What is Mentored Research?
Mentored Research allows students to make original, research-based discoveries under the supervision of a faculty member. This hands-on experience requires independent thinking, effective time management, and hard work. Outcomes of a successful PDBio 295R/495R research experience includes the mastery of new techniques, generation of original discoveries, production of formal scientific papers, scientific presentations, and a network of student and faculty colleagues.
Students registered for PDBio 295R or 495R are required to:
· Complete the required safety training
· Report hours weekly, at least 3-4 hours of work per week for each credit hour.
· Complete a written report, grant, or present work at a scientific meeting.
Finding a Lab
Research professors who are conducting research in a topic or area that interests you. Read journal articles and publications from that lab and familiarize yourself with their work. Professors appreciate sincere interest rather than students who only want to get into their lab just to strengthen their resume or professional school application. Contact the professor(s) in person or by email. Seek them early in your academic career. Faculty members can only effectively mentor a limited number of students so there may be a wait list.
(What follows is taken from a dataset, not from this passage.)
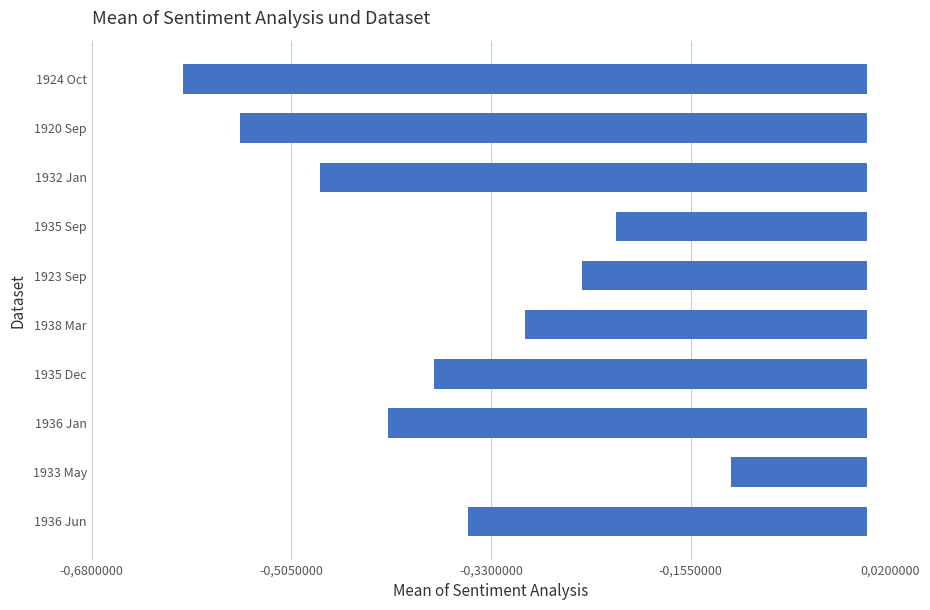

Rank the categories by value from lowest to highest.

1924 Oct, 1920 Sep, 1932 Jan, 1936 Jan, 1935 Dec, 1936 Jun, 1938 Mar, 1923 Sep, 1935 Sep, 1933 May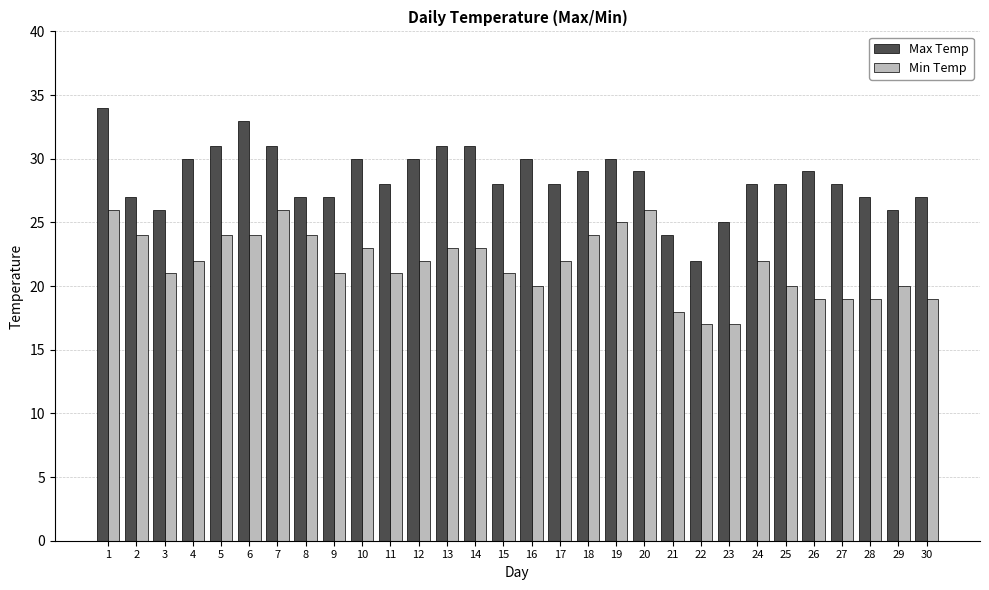

How many data points does each series have?

30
Upon finding a spot in a lab, work hard and demonstrate that you are there to contribute. Working in a lab is different than taking a class, you need to treat it like a job and take responsibility to move your project forward. This will require you to work hard, be dependable, learn the lab techniques, find and read papers relevant to your project, and to be a problem solver. If you become an expert and are productive on your project, your experience will be rewarding for you now and in the future. You’ll also want to present your research at a scientific conference and/or publish an article.